On a bleak February weekend, I make a return visit to Lisieux and Alençon in company with my friend Theresa, who, living as she does in America, has never managed hitherto to visit the shrine of her patron. After spending five days together running a “Grief to Grace” retreat in London for those suffering from the after-effects of abuse, now seemed like a good opportunity to ask for the saint’s prayers.
Dr Theresa Burke, to give her handle, is an American psychologist and author of the definitive book on post-abortion trauma, Forbidden Grief. It explains how and why abortion leaves significant and lasting physical and/or psychological damage to large numbers of women who chose it, and how this damage is more serious and prolonged because it remains a disenfranchised grief which is not allowed to be expressed.
A woman feels caught between the reactions of those who will condemn her for what she did (perhaps even a voice inside herself) and those who, to manage their own fear and denial of the after-effects, will only support her in her decision to abort, and so will be unsympathetic to any regrets or difficulties.
Theresa’s observation of post-abortive women who came to her eating disorder group, and the difficulties they disclosed, as well as the strong reaction from other post- abortive women to shut them up, caused her to abandon the doctoral thesis on which she was working and start a new one on post-abortion trauma. This research eventually led her to found Rachel’s Vineyard, now a worldwide ministry for healing after abortion.
By coincidence, I discovered over conversation in the Foyer Louis et Zélie Martin (a rather brutally designed but clean and reasonable convent pension near the Carmel in Lisieux), that the French parliament is trying to enact a law that would effectively outlaw the kind of work Theresa does. Anyone who seeks to prevent an abortion by advancing the idea that abortion is in any way harmful or dangerous could be punished with a fine of €30,000 (£25,000) and two years in jail.
If the law says that abortion cannot damage you, then it further disenfranchises the guilt of women who discover after abortion that they are sad and empty, that they can have terrible reactions around the time the baby was due to be born, that their bodies will seek to tell the story in all kinds of unconscious ways by cycles of compulsive or risk-taking behaviour or by self-harm or suicide.

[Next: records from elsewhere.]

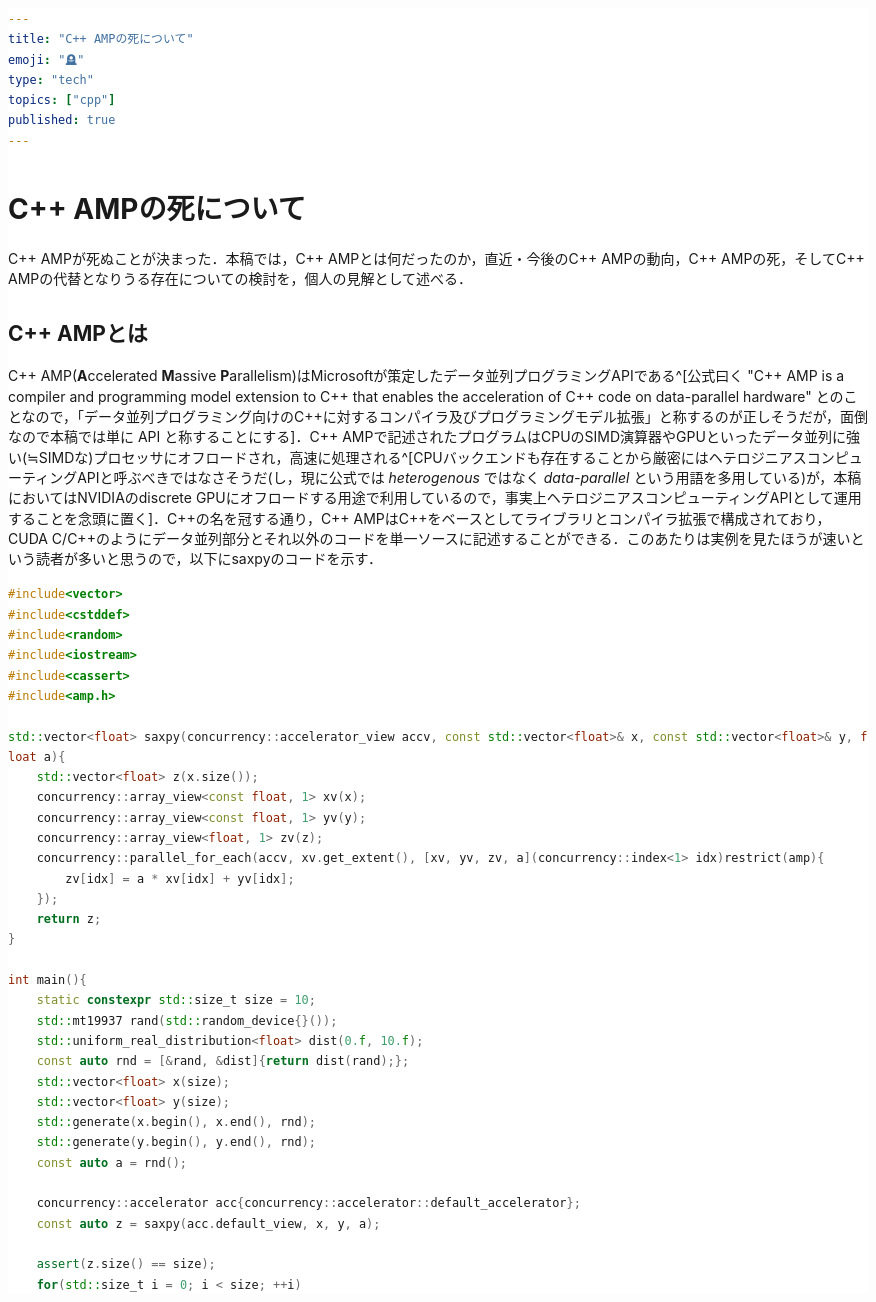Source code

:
 ```yaml
---
title: "C++ AMPの死について"
emoji: "🪦"
type: "tech"
topics: ["cpp"]
published: true
---
```


# C++ AMPの死について

C++ AMPが死ぬことが決まった．本稿では，C++ AMPとは何だったのか，直近・今後のC++ AMPの動向，C++ AMPの死，そしてC++ AMPの代替となりうる存在についての検討を，個人の見解として述べる．

## C++ AMPとは

C++ AMP(**A**ccelerated **M**assive **P**arallelism)はMicrosoftが策定したデータ並列プログラミングAPIである^[公式曰く "C++ AMP is a compiler and programming model extension to C++ that enables the acceleration of C++ code on data-parallel hardware" とのことなので，「データ並列プログラミング向けのC++に対するコンパイラ及びプログラミングモデル拡張」と称するのが正しそうだが，面倒なので本稿では単に API と称することにする]．C++ AMPで記述されたプログラムはCPUのSIMD演算器やGPUといったデータ並列に強い(≒SIMDな)プロセッサにオフロードされ，高速に処理される^[CPUバックエンドも存在することから厳密にはヘテロジニアスコンピューティングAPIと呼ぶべきではなさそうだ(し，現に公式では _heterogenous_ ではなく _data-parallel_ という用語を多用している)が，本稿においてはNVIDIAのdiscrete GPUにオフロードする用途で利用しているので，事実上ヘテロジニアスコンピューティングAPIとして運用することを念頭に置く]．C++の名を冠する通り，C++ AMPはC++をベースとしてライブラリとコンパイラ拡張で構成されており，CUDA C/C++のようにデータ並列部分とそれ以外のコードを単一ソースに記述することができる．このあたりは実例を見たほうが速いという読者が多いと思うので，以下にsaxpyのコードを示す．

```cpp
#include<vector>
#include<cstddef>
#include<random>
#include<iostream>
#include<cassert>
#include<amp.h>

std::vector<float> saxpy(concurrency::accelerator_view accv, const std::vector<float>& x, const std::vector<float>& y, float a){
    std::vector<float> z(x.size());
    concurrency::array_view<const float, 1> xv(x);
    concurrency::array_view<const float, 1> yv(y);
    concurrency::array_view<float, 1> zv(z);
    concurrency::parallel_for_each(accv, xv.get_extent(), [xv, yv, zv, a](concurrency::index<1> idx)restrict(amp){
        zv[idx] = a * xv[idx] + yv[idx];
    });
    return z;
}

int main(){
    static constexpr std::size_t size = 10;
    std::mt19937 rand(std::random_device{}());
    std::uniform_real_distribution<float> dist(0.f, 10.f);
    const auto rnd = [&rand, &dist]{return dist(rand);};
    std::vector<float> x(size);
    std::vector<float> y(size);
    std::generate(x.begin(), x.end(), rnd);
    std::generate(y.begin(), y.end(), rnd);
    const auto a = rnd();

    concurrency::accelerator acc{concurrency::accelerator::default_accelerator};
    const auto z = saxpy(acc.default_view, x, y, a);

    assert(z.size() == size);
    for(std::size_t i = 0; i < size; ++i)
```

Anyone who doubts that abortion damages women need only view footage of the Women’s March in Washington recently. The rage and hatred of the messages they cheered, the vile, sexualised language, the bravado that they were not harmed as they blasphemed Our Lady and mocked anything holy, all spoke of a projection of their real sorrow, shame and horror at abortion, for they claimed to be marching in support of “women’s health care”, a sobriquet for abortion.
Pregnancy is not an illness or a disease – and even if it were, abortion is not a cure for it. As with gender reassignment surgery, one cannot elevate the technically possible to an ontological reality. One can medicate or mutilate a healthy body to change its appearance, but this does not change a person ontologically. Similarly, one may destroy the child within the womb, but this does not “cure” pregnancy, in that the mother retains all the hormonal changes of a pregnant woman, all geared towards nurture and bonding.
If she miscarries or has a stillbirth, we do not tell a mother that there will be no consequences, still less punish with imprisonment anyone who suggests there might be. Can it really be that mere “choice” can render the same biological reality harmless? If this is true, why does the magic wand of “choice” now need a huge stick wielded to sustain what it claims is self-evident?
So we prayed fervently at the birthplace of St Thérèse in Alençon, hearing the story of how her mother Zélie could not suckle Thérèse because of the onset of breast cancer. In the crazy women’s health model of modern France, it is highly probable that Thérèse would have been aborted. May God forgive those who seek to advance such policies, especially in the name of women’s rights.